EXERCISE TASK - Can you recast the listing from the line with "kingdom: Plantae" up to and including the line with "scientific name: Phacelia tanacetifolia" as a Markdown table with columns Row and Line, leaving out blank lines?

DATASET CONTENT -
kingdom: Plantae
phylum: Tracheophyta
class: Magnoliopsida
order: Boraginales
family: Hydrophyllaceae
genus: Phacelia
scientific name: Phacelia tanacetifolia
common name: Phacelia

...

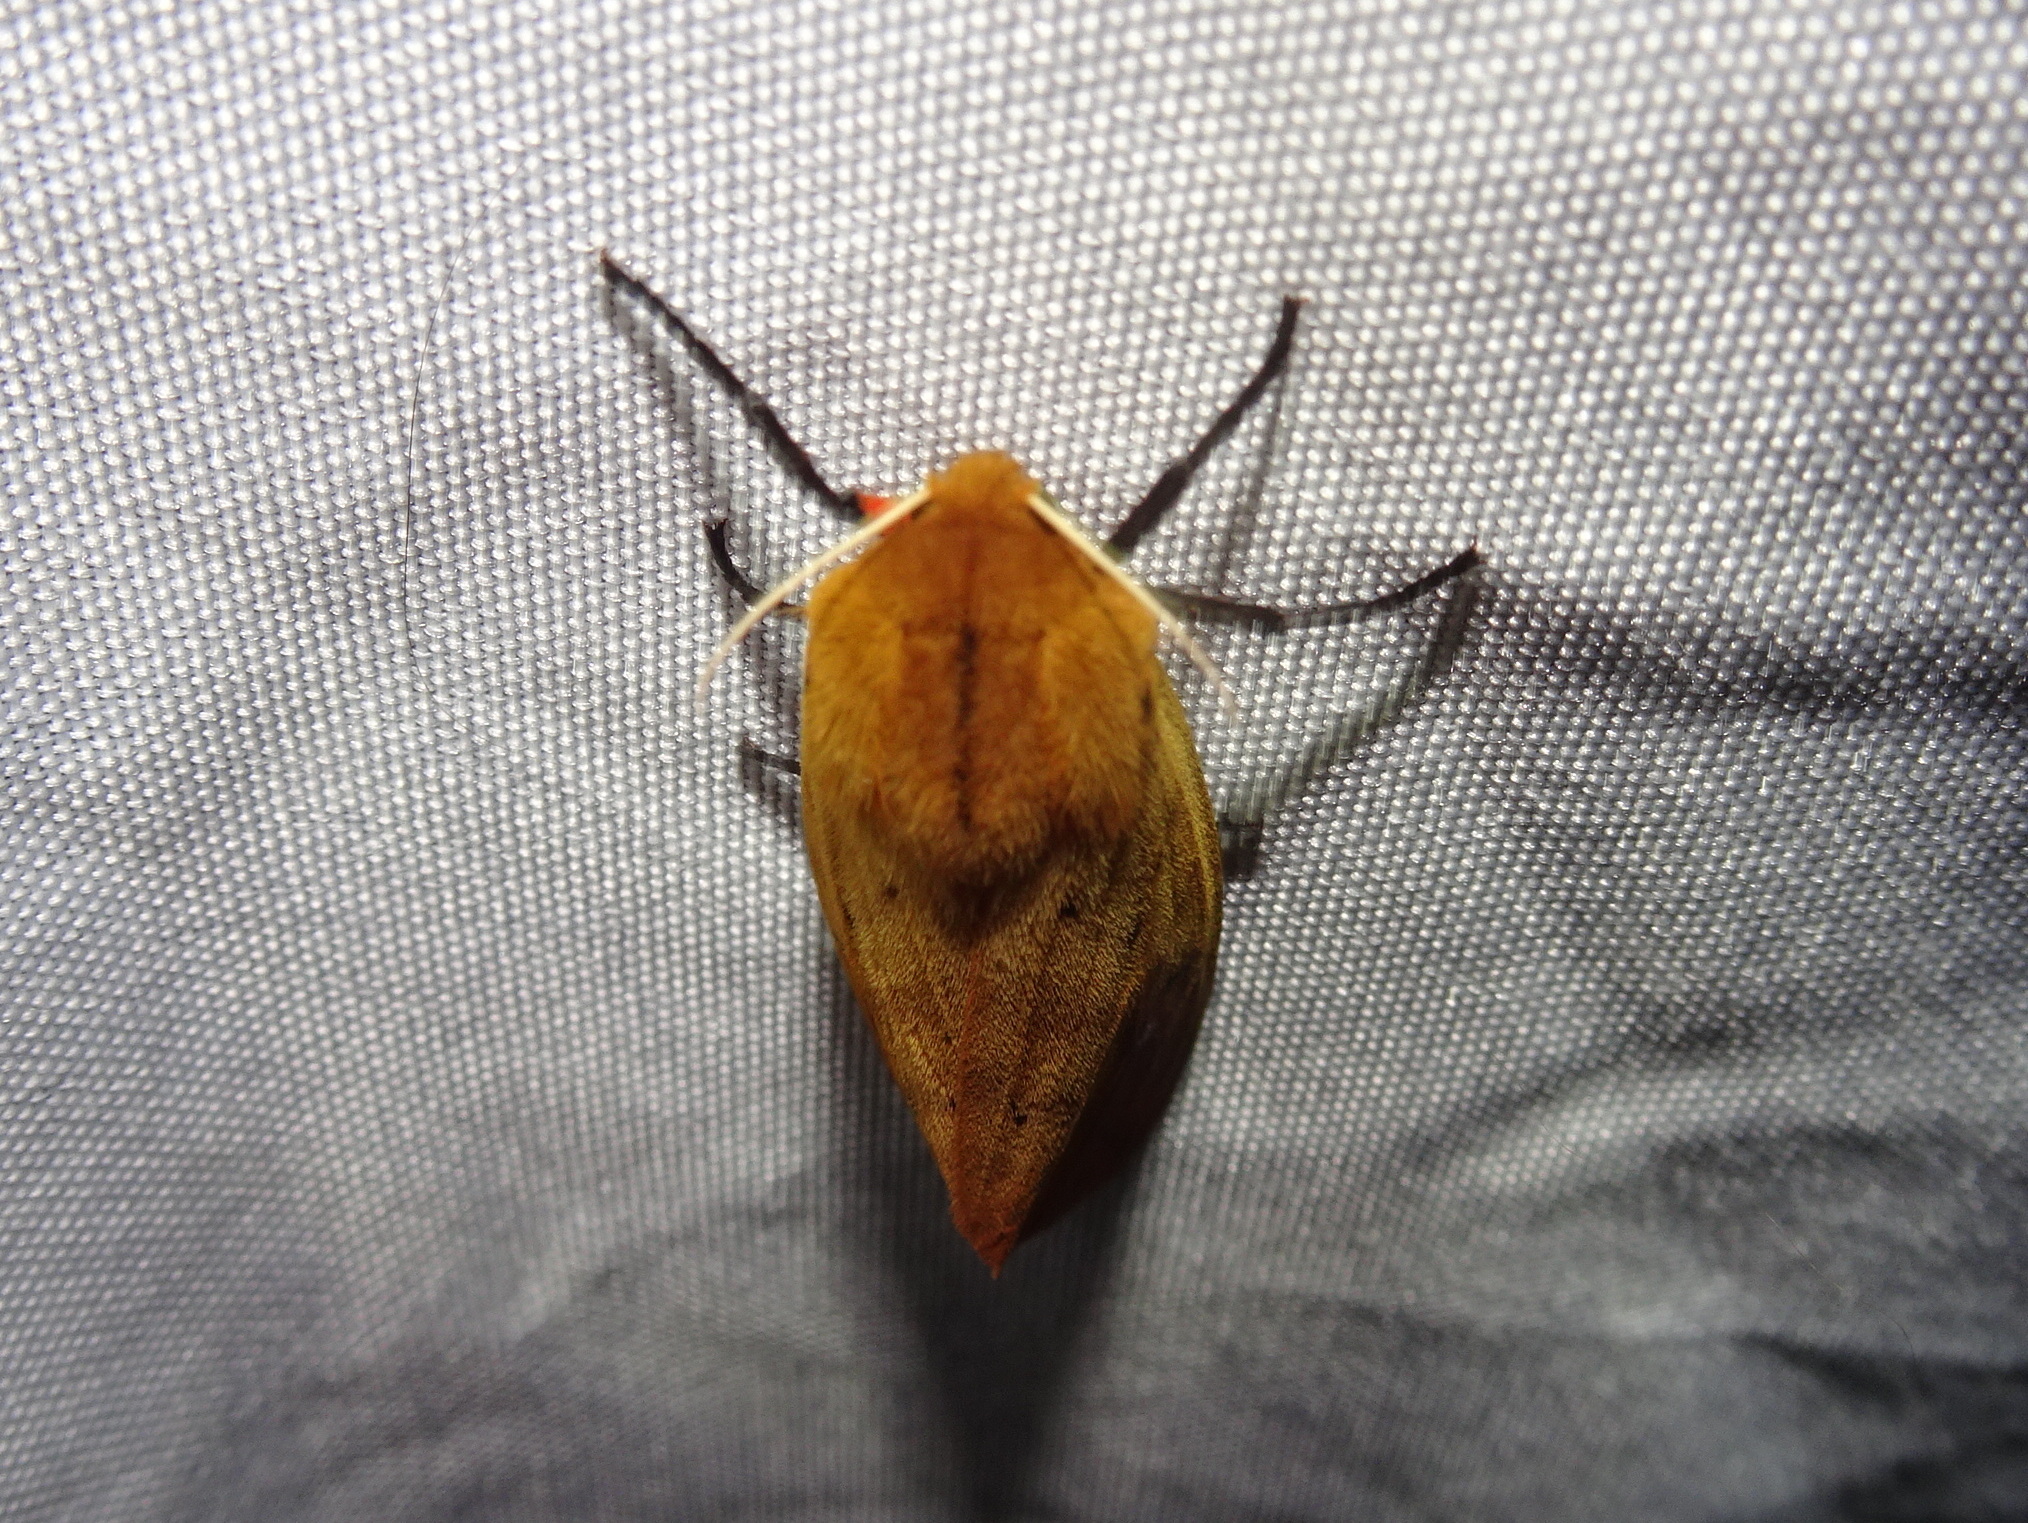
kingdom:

RESULT OF THE EXERCISE -
| Row | Line |
|---|---|
| 1 | kingdom: Plantae |
| 2 | phylum: Tracheophyta |
| 3 | class: Magnoliopsida |
| 4 | order: Boraginales |
| 5 | family: Hydrophyllaceae |
| 6 | genus: Phacelia |
| 7 | scientific name: Phacelia tanacetifolia |